When the Going Gets Tough, the Tough Get a Strongman

By Scott Bessenecker

While I have not read the book Strongmen, I have watched the rise of global leaders who could be described that way. Bombastic, egotistical, self-righteous, excessively confident (and almost always men). They are populist autocrats, and I find their rise to power proportionate to a rise in fear.

This isn’t a new phenomenon, nor is it always relegated to right-wing populism. When people feel threatened by things which seem outside their control, they look for someone unafraid to wield a socio-political baseball bat to set things right. And while this might bring them short-term gains, inevitably the strongman does more harm than good, even to those who supported them.

What troubles me is that we so quickly choose a strongman over dialogue, relationship and trust. When a fear is voiced – Black lives are being destroyed, working class whites are not being heard, immigrants are entering unchecked, Immigrants are suffering injustice at our borders, guns are killing our children, guns are protecting our children – there is always a reason behind that fear which needs to be considered. I have watched, and even participated in, dismissing fears rather than exploring them. Instead we look for the person with the biggest baseball bat to address our fear.

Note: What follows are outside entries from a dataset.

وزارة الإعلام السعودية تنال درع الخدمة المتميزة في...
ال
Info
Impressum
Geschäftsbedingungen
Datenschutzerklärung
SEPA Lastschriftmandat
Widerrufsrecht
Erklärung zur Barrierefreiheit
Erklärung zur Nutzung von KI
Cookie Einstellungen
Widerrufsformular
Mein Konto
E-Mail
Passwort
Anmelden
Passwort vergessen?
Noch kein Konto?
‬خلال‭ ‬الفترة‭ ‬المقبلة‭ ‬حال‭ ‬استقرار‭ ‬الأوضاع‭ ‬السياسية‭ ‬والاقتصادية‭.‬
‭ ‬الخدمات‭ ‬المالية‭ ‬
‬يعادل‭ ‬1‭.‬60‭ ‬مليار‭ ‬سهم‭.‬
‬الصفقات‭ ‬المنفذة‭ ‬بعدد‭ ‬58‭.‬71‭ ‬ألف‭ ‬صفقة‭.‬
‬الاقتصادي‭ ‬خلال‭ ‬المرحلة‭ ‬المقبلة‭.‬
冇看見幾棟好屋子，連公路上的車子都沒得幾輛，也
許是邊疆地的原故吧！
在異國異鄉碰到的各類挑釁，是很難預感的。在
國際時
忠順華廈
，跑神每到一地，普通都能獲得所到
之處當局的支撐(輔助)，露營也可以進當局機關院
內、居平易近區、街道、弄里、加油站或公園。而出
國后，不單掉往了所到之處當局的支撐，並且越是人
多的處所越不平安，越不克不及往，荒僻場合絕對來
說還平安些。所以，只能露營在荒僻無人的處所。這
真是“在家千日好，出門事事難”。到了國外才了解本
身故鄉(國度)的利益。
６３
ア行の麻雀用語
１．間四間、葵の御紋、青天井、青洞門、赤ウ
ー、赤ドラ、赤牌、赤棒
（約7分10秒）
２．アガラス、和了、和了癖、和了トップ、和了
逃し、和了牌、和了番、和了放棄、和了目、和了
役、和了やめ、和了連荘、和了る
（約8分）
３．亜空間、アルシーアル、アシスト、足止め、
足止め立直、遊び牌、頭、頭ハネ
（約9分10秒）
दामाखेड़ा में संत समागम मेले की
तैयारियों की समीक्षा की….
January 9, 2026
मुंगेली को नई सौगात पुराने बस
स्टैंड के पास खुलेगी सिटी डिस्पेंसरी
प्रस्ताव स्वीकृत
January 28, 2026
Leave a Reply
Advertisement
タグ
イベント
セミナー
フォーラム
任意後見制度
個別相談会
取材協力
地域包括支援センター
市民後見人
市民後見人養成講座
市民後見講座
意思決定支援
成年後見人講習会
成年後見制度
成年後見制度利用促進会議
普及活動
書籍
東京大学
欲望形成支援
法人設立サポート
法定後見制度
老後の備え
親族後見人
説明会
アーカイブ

Most fears have some basis in reality, and when those concerns are dismissed, it only serves to exacerbate that fear. Where are the men and women willing to consider the fears of others and grow some empathy? How are we willing to expose our own fears to the light and allow God to put them in proportion to reality? We need to stop looking to strongmen for the answer and begin listening to each other and giving a modicum dignity to the people with whom we disagree.

Let’s quit seeking strongmen and start seeking strong dialogue, strong relationship, and strong trust.